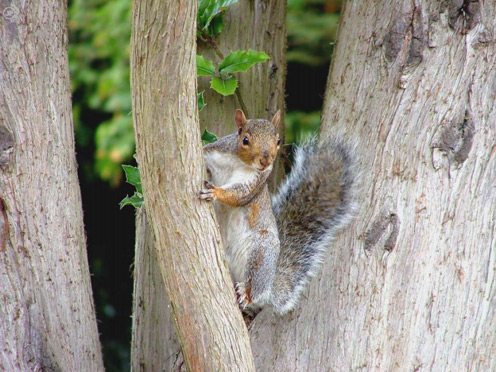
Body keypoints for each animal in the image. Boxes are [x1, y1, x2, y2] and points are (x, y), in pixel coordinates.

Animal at [200, 109, 358, 316]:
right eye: (245, 139)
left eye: (278, 141)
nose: (265, 160)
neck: (238, 162)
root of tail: (271, 285)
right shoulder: (217, 152)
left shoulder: (255, 182)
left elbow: (238, 195)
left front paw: (216, 192)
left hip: (261, 253)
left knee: (256, 287)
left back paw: (246, 293)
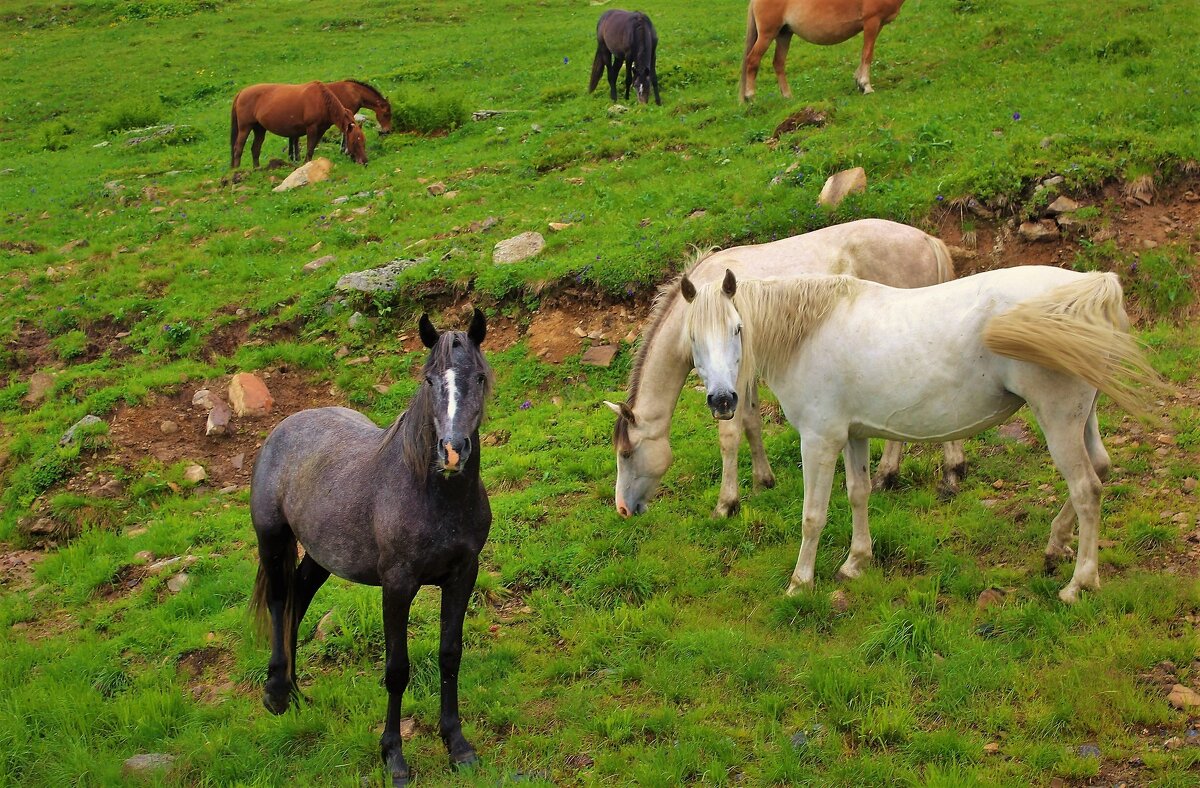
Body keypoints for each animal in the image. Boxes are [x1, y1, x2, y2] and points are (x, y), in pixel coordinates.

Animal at [229, 80, 364, 167]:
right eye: (354, 141)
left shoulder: (320, 130)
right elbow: (309, 148)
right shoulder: (311, 128)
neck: (321, 100)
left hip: (259, 128)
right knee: (238, 148)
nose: (365, 161)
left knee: (255, 149)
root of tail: (241, 92)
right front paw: (306, 164)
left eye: (363, 140)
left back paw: (257, 169)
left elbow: (312, 147)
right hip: (245, 127)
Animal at [248, 309, 492, 782]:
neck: (430, 494)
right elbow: (397, 669)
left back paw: (297, 692)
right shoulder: (397, 585)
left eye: (478, 377)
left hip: (320, 557)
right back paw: (277, 694)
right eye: (429, 379)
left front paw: (457, 745)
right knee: (279, 601)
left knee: (297, 602)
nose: (452, 452)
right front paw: (393, 757)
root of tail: (286, 427)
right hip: (272, 539)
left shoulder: (462, 575)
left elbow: (450, 656)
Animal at [604, 218, 960, 520]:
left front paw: (726, 504)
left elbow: (729, 435)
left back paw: (922, 474)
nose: (622, 508)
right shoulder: (743, 379)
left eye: (626, 453)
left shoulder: (729, 385)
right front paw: (763, 481)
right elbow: (752, 423)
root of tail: (927, 240)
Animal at [686, 263, 1161, 602]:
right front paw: (856, 562)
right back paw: (1054, 546)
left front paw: (800, 584)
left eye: (738, 329)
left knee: (1087, 490)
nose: (723, 401)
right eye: (692, 338)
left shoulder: (819, 440)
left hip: (1059, 419)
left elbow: (812, 516)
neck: (808, 331)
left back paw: (1078, 584)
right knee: (1101, 467)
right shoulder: (853, 434)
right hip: (1084, 417)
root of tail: (1091, 287)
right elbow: (858, 493)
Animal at [734, 0, 902, 101]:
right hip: (767, 34)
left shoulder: (877, 24)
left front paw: (859, 81)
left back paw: (788, 96)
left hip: (784, 34)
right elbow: (867, 54)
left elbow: (865, 53)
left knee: (778, 63)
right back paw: (751, 97)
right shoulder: (872, 22)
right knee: (753, 60)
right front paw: (866, 86)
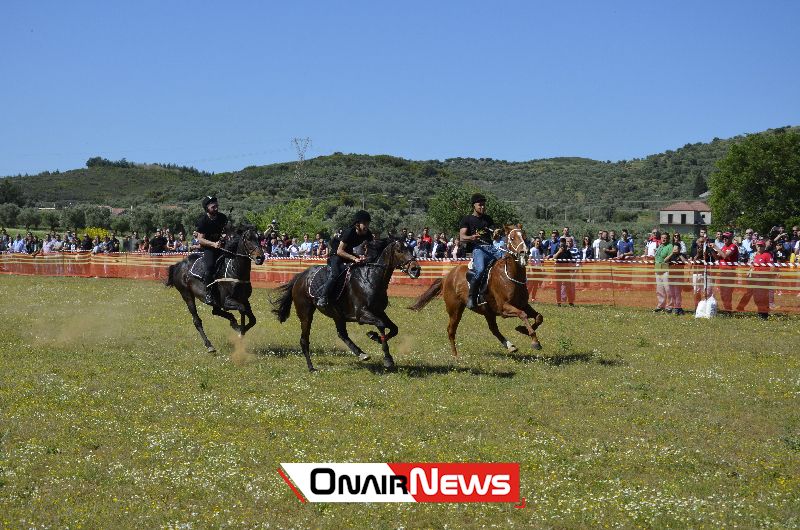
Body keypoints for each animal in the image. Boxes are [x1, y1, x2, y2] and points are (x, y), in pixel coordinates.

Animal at [272, 237, 422, 370]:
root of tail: (300, 276)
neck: (371, 279)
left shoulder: (379, 311)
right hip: (306, 313)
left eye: (410, 249)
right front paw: (387, 357)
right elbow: (381, 324)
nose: (416, 270)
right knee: (304, 340)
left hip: (337, 315)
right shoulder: (362, 314)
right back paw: (311, 367)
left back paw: (361, 354)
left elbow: (394, 328)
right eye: (399, 250)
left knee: (342, 334)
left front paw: (376, 337)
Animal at [412, 225, 544, 356]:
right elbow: (523, 314)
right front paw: (534, 341)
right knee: (451, 330)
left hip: (487, 312)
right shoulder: (504, 308)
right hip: (455, 309)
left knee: (493, 329)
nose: (524, 253)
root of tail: (447, 277)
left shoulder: (523, 305)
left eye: (525, 237)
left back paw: (510, 346)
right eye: (512, 238)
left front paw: (522, 329)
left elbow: (539, 317)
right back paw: (455, 356)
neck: (510, 275)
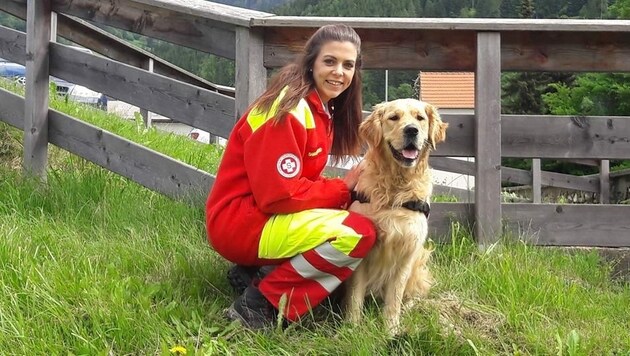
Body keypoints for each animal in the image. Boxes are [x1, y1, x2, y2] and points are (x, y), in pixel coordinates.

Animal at [346, 98, 450, 336]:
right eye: (393, 117)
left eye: (420, 118)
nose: (411, 130)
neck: (395, 187)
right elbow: (355, 295)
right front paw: (352, 328)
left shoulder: (407, 253)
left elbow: (394, 297)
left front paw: (391, 330)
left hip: (420, 261)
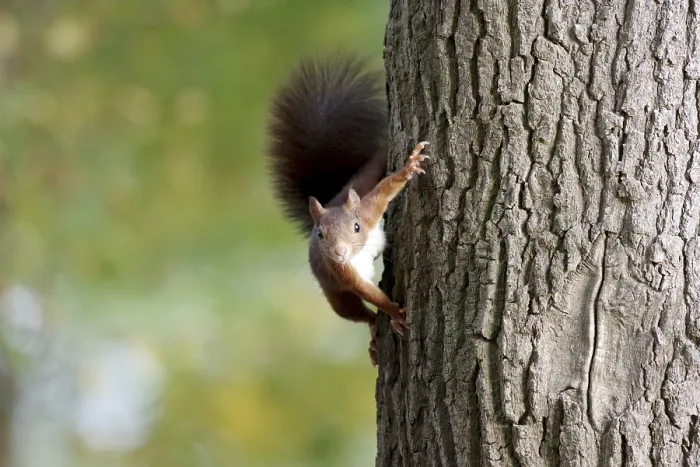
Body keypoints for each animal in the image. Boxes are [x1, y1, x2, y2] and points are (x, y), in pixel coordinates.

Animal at [266, 56, 430, 365]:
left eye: (356, 227)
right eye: (321, 235)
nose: (340, 252)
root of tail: (335, 199)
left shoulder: (368, 211)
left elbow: (386, 189)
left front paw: (408, 168)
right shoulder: (342, 273)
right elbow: (372, 295)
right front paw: (394, 313)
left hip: (360, 188)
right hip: (336, 295)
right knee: (360, 315)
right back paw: (373, 338)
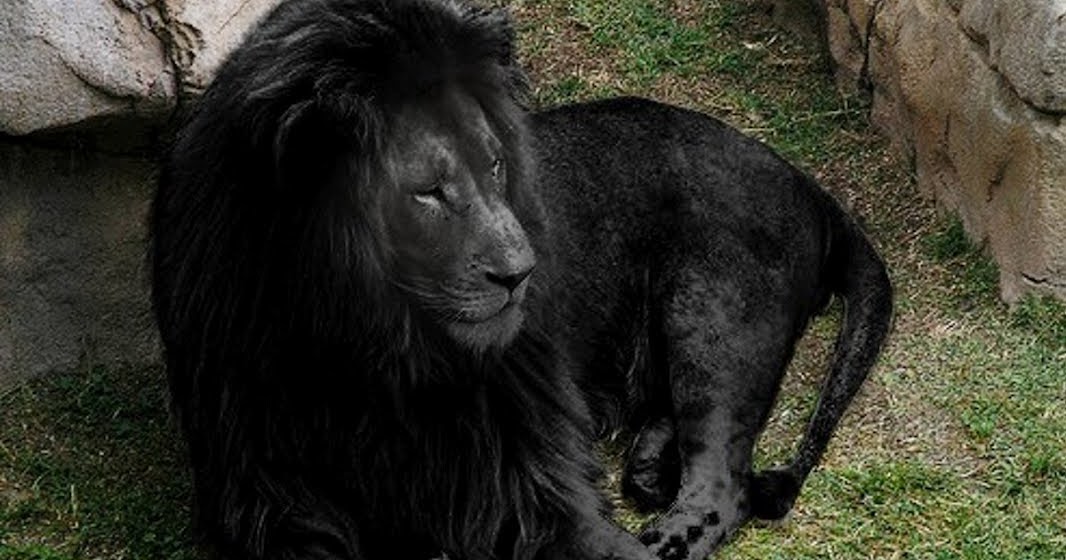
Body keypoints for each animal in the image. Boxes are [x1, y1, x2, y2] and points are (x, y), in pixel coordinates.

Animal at [150, 1, 892, 559]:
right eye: (428, 192)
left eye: (498, 165)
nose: (523, 272)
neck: (374, 355)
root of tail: (803, 180)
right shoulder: (271, 494)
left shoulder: (528, 479)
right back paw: (649, 464)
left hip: (717, 316)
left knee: (724, 485)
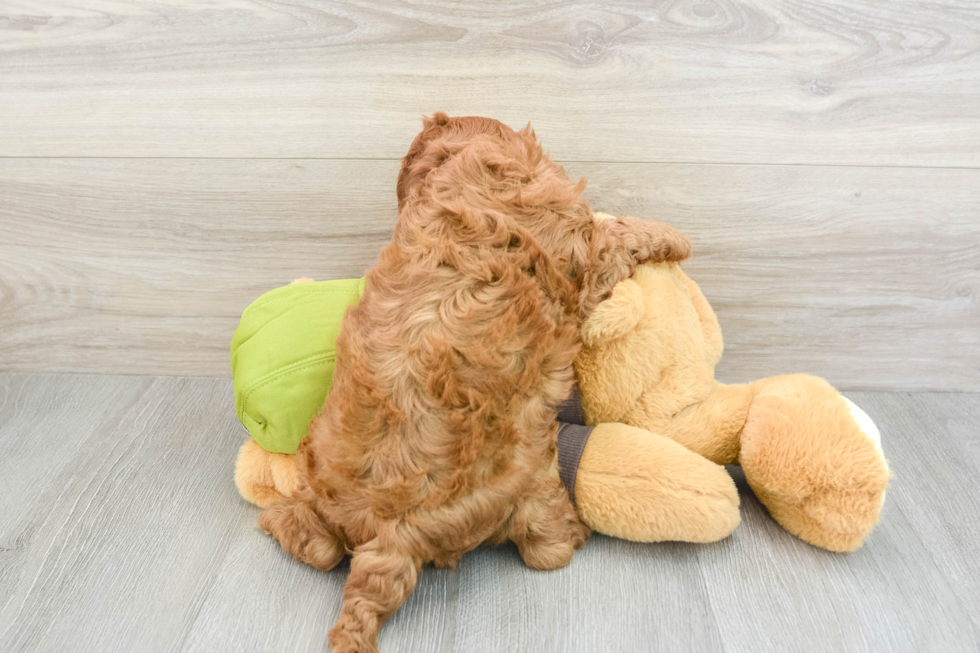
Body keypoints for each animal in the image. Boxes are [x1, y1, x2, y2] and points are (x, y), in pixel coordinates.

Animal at [258, 113, 688, 652]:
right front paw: (674, 237)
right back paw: (573, 533)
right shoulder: (584, 251)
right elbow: (621, 234)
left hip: (318, 478)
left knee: (314, 543)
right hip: (533, 485)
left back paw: (280, 523)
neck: (469, 164)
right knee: (547, 550)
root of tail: (388, 536)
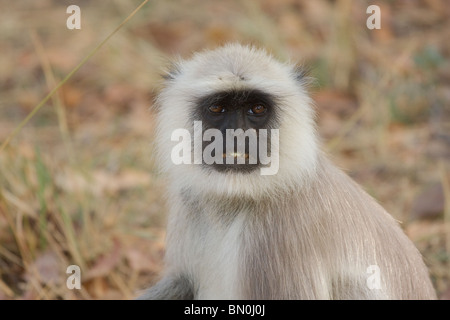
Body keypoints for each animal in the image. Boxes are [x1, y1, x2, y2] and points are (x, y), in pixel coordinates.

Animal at [140, 43, 436, 300]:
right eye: (217, 107)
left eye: (257, 108)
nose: (238, 135)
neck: (236, 199)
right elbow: (181, 281)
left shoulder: (276, 234)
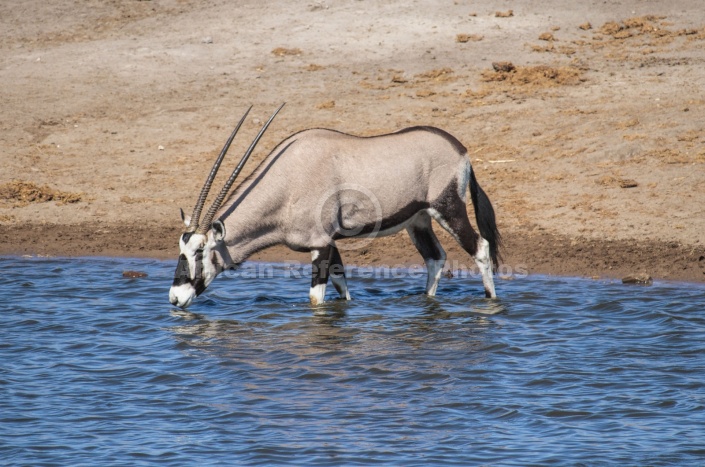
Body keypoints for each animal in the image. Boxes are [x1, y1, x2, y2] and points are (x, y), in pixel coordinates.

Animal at [170, 107, 500, 310]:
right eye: (181, 250)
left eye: (200, 251)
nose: (175, 298)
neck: (287, 183)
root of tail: (460, 150)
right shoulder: (330, 243)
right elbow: (342, 287)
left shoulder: (320, 244)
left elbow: (316, 299)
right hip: (418, 221)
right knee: (435, 257)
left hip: (448, 208)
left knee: (480, 247)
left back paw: (490, 301)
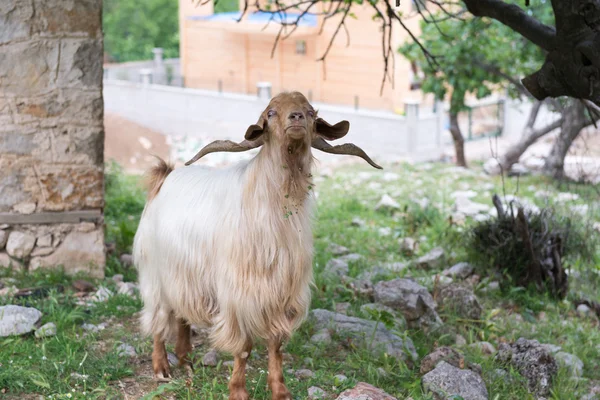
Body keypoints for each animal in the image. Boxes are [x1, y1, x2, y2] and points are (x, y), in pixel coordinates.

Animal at [133, 91, 382, 400]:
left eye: (311, 112)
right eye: (271, 113)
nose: (296, 117)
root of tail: (165, 177)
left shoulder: (283, 294)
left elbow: (276, 345)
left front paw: (280, 391)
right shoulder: (238, 296)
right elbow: (244, 348)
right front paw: (238, 391)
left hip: (184, 275)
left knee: (181, 315)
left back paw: (186, 360)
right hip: (155, 271)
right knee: (158, 317)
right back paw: (161, 368)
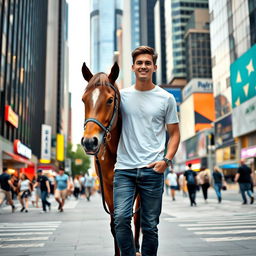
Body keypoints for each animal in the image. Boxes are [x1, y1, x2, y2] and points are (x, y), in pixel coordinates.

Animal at [80, 62, 140, 256]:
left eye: (110, 100)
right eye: (84, 100)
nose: (89, 142)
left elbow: (130, 219)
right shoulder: (107, 186)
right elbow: (115, 224)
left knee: (138, 217)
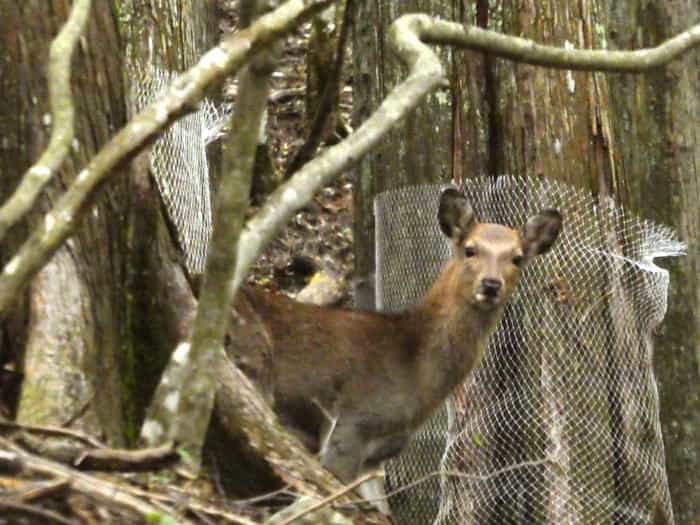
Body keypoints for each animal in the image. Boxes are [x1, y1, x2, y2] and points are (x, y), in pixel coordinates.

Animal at [230, 187, 564, 512]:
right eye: (470, 249)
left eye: (517, 258)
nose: (491, 284)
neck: (413, 367)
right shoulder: (351, 422)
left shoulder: (376, 456)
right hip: (253, 363)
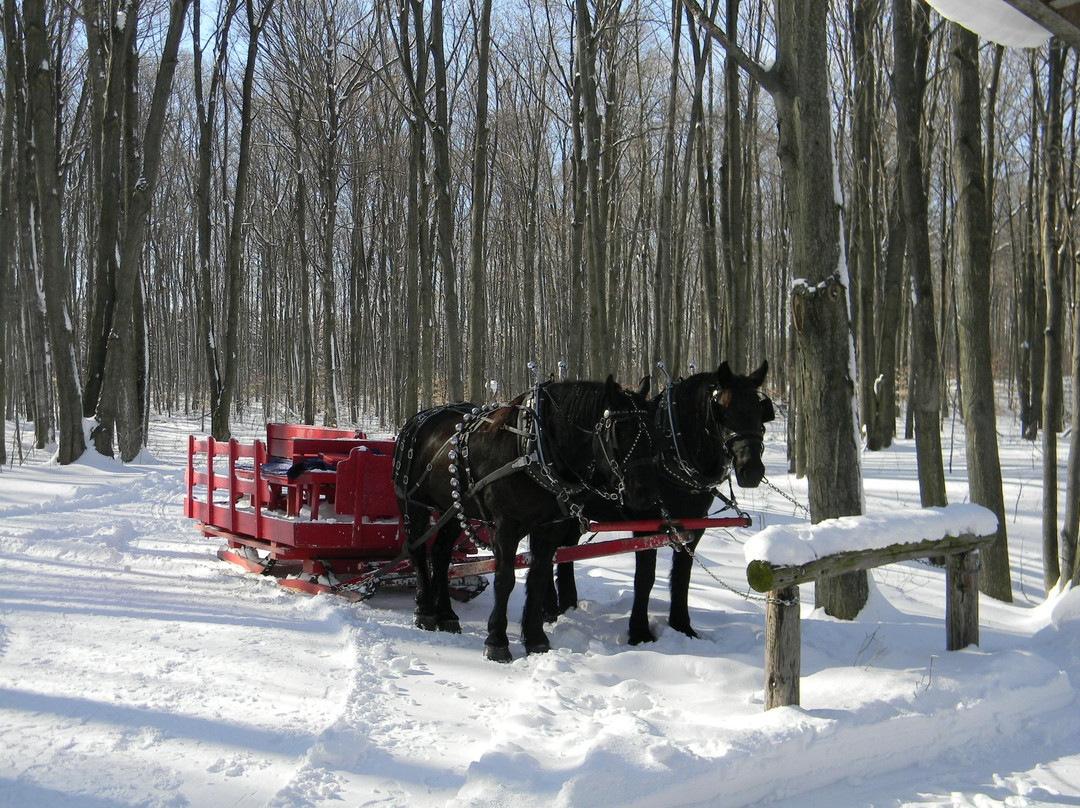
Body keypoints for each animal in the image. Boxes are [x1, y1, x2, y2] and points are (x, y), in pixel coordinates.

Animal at [393, 376, 659, 662]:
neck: (536, 448)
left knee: (441, 555)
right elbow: (505, 580)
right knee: (418, 552)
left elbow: (538, 578)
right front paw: (497, 642)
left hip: (451, 509)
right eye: (620, 432)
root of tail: (415, 421)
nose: (646, 493)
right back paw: (425, 611)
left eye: (653, 432)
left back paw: (446, 614)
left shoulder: (549, 528)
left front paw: (536, 639)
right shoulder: (506, 526)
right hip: (414, 505)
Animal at [542, 361, 774, 644]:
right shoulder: (647, 526)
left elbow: (682, 575)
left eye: (760, 411)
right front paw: (639, 632)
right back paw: (549, 609)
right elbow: (645, 578)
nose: (751, 470)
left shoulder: (693, 527)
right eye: (725, 411)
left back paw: (567, 605)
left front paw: (683, 627)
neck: (673, 450)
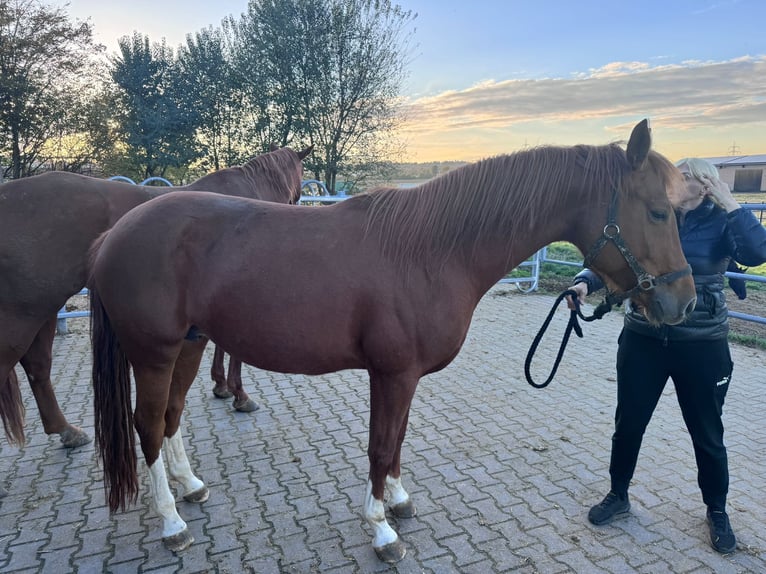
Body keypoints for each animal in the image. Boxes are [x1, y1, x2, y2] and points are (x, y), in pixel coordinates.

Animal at [0, 147, 312, 454]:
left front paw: (221, 386)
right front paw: (239, 394)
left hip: (43, 308)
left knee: (38, 366)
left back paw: (67, 430)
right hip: (23, 315)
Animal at [87, 120, 700, 564]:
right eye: (658, 212)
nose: (685, 303)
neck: (432, 250)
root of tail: (114, 233)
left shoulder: (405, 378)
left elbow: (398, 439)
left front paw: (399, 502)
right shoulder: (392, 374)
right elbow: (381, 446)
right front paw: (381, 530)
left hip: (189, 345)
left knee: (171, 416)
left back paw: (191, 486)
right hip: (155, 353)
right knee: (148, 425)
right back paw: (172, 522)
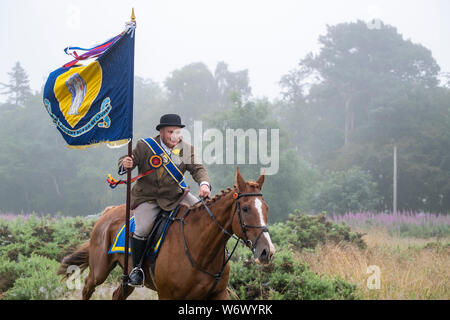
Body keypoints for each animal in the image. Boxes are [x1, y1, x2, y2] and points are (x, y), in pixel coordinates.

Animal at [56, 168, 274, 300]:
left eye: (266, 208)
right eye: (245, 208)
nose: (267, 251)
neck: (201, 249)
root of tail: (108, 213)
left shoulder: (218, 294)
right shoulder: (168, 295)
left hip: (126, 278)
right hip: (99, 270)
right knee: (87, 288)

· · ·

[INSTRUCTIONS FOR THE TASK]
Only the lines from the start of the records through the line containing "left knee: (256, 287)" should be repeated, word for word, with the pictures left out.

[EXPECTED ANSWER]
Body keypoints for each animal in the image. Boxes are [x1, y1, x2, y2] and points are (x, y), in pixel coordinates.

Animal at [200, 109, 358, 316]:
right eye: (245, 139)
left eye: (278, 141)
nose: (265, 160)
neck: (238, 162)
root of tail: (271, 285)
right shoulder: (217, 152)
left shoulder: (255, 182)
left elbow: (238, 195)
left front paw: (216, 192)
left hip: (261, 253)
left knee: (256, 287)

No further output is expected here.